**QUOTED TEXT:**
#####

The second thing that struck me reading through these selections: they’re divisive texts. They’re apparently very much about assessing people and dividing them into those who are blessed and those who aren’t, into those who are salt and light and those who are flavorless and without light, into hypocrites and people of integrity, into the wise and the foolish, into those who drink of Jesus’ cup and are baptized into Jesus’ baptism and those who aren’t, into servants—those who serve and masters—those who lord it over others, into those proclaiming good news to the poor, release to the captives, sight to the blind, freedom to the oppressed and those who aren’t.

And yet, when we consider all this assessing and dividing, these texts are truly not about Jesus as judge, and here’s the third thing that struck me: these gospel excerpts are about the kinds of lives people lead. That’s it. The one text is not about choosing wisdom over foolishness—not really. It’s really more about living wisdom or living foolishness. Does that distinction make any sense to you? This is not about some authoritative judge figure assessing lives and rendering judgment, but about lives that reveal themselves to have been lived in wisdom or in foolishness. The beatitudes are not about strategically figuring out what to do to be blessed, but about the choices you make in living that indicate priorities that either bless or don’t. That one passage isn’t about setting your life goal—your personal mission statement—to be salt or light, but rather about whether in your living you flavor the flavorless and shine in the darkness. We don’t read a text about being judged a hypocrite or a person of integrity, but again, one about a living that is itself judgment of the one living it. And so, the emphasis is not on whether or not you drink of the cup at liturgical celebrations of the Lord’s supper, nor on whether or not you were baptized in the context of communal worship, but on the details of your living and how that living follows in the way of Jesus … or doesn’t.

I hope that makes sense. It’s a clear distinction in my head—which I’ve learned doesn’t always mean that much! But every time I try and put words to it, when I read those words back, that clear distinction gets a little fuzzy! So one more try: the living of Jesus draws attention to our own living as its own judge.

In our faith tradition, I would say we’ve gotten too fascinated with God as judge. We’ve gotten too interested in the criteria of judgement as if it’s something we have to say—some specific words—some formula, or as if it’s some profession of belief or some liturgical action—as if it’s something for us to use against others. Our lives are not to be wasted in vain attempts to claim the authority to judge people in the name of God when God simply looks to how lives judge themselves.

This past week, for some reason I can’t now remember (and don’t really want to), that Kansas baptist church was in the news again—or in something I read. You know the one? The one that hates people. And there was an article circulating on Facebook about a Fruitland Tennessee pastor who sent deacons of his congregation out into the parking lot to beat up a gay couple visiting—looking for a place to worship—looking for God. One of the young men was his son. The name of the church, Grace Fellowship. (In later developing news, and I know I shouldn’t take as much pleasure in this as I do, the estranged wife of that pastor led police to arrest him for theft!)

#####

**INFORMATION SHOWN:**
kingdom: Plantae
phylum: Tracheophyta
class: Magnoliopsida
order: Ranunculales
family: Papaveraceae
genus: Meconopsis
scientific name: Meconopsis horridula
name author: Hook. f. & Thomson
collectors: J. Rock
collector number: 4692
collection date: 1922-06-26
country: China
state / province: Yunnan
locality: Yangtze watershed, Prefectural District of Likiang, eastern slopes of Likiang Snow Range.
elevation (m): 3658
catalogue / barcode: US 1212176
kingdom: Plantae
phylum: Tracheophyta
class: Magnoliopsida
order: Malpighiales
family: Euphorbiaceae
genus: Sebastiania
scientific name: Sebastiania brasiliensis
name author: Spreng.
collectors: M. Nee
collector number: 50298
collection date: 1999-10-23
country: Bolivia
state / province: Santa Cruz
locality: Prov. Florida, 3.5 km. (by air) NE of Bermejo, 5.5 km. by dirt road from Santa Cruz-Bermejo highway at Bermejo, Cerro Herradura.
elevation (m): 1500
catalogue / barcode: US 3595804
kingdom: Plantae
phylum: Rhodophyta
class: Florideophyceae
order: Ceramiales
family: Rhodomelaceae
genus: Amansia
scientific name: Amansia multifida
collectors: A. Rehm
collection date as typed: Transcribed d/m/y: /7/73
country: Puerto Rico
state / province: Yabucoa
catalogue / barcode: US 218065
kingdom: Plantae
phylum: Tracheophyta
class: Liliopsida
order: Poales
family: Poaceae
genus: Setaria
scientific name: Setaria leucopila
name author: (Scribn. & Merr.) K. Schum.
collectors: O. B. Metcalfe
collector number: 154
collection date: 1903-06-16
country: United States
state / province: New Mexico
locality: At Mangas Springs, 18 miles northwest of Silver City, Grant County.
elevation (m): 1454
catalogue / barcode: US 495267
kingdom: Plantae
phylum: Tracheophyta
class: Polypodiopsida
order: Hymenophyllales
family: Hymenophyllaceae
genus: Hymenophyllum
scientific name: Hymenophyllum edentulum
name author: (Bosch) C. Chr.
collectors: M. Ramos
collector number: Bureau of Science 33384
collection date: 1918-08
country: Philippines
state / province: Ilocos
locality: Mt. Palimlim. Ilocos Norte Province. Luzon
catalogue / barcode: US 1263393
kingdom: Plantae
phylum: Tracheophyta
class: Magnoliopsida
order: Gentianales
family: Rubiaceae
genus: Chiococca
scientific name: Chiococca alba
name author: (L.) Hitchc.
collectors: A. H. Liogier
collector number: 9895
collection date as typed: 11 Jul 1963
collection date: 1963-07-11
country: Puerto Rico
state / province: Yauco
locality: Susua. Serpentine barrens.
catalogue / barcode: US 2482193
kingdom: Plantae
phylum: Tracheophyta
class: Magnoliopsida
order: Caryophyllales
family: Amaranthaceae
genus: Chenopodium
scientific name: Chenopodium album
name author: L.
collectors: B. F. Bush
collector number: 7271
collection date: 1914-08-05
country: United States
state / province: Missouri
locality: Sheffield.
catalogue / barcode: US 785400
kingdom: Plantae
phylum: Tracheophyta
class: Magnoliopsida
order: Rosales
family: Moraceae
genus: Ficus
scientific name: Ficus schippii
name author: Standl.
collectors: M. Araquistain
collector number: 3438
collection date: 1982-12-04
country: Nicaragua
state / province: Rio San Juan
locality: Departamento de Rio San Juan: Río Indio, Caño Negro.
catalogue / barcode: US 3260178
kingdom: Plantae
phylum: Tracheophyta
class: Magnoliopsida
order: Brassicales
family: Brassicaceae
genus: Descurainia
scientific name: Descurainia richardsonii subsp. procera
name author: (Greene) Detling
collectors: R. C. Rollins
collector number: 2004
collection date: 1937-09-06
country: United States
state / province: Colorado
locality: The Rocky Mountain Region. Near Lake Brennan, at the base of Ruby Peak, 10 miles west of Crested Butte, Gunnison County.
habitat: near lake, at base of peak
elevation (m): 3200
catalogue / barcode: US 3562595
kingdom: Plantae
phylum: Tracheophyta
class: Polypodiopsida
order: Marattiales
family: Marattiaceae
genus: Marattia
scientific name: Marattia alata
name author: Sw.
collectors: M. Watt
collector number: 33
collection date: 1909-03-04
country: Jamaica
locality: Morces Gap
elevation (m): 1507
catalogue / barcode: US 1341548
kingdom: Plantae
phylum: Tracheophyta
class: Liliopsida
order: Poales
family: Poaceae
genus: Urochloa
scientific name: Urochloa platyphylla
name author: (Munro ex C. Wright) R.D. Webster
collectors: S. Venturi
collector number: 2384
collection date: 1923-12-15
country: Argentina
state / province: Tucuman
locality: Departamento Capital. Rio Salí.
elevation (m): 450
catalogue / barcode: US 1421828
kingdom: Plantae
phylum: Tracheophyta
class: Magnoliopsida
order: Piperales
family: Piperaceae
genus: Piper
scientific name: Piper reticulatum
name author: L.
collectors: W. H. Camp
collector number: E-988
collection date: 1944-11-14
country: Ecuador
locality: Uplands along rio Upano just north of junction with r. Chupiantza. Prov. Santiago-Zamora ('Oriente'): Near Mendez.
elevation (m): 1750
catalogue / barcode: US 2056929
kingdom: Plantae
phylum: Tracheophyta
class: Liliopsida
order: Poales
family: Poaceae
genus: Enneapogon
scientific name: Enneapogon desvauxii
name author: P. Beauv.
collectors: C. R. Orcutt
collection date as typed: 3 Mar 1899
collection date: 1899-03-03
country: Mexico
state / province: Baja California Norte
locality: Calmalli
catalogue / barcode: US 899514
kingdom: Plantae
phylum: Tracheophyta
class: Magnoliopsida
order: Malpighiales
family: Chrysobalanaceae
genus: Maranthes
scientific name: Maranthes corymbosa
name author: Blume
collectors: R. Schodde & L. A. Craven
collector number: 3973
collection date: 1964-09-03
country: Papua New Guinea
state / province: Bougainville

#####

**SHORT TASK 1:** Reproduce the part of the sermon excerpt starting at "The second thing" and ending at "those who aren’t.".
**SHORT TASK 2:**
Answer these from the sermon excerpt:
(a) What is the name of the Fruitland, Tennessee church whose pastor sent deacons into the parking lot?
(b) Who led police to arrest that pastor, and for what?
(c) According to the "third thing that struck me," what are the gospel excerpts about?
Answer from the sermon excerpt alone, not from the records.

**EXERCISE ANSWER 1:**
The second thing that struck me reading through these selections: they’re divisive texts. They’re apparently very much about assessing people and dividing them into those who are blessed and those who aren’t, into those who are salt and light and those who are flavorless and without light, into hypocrites and people of integrity, into the wise and the foolish, into those who drink of Jesus’ cup and are baptized into Jesus’ baptism and those who aren’t, into servants—those who serve and masters—those who lord it over others, into those proclaiming good news to the poor, release to the captives, sight to the blind, freedom to the oppressed and those who aren’t.

**EXERCISE ANSWER 2:**
(a) Grace Fellowship.
(b) The pastor's estranged wife led police to arrest him for theft.
(c) They are about the kinds of lives people lead.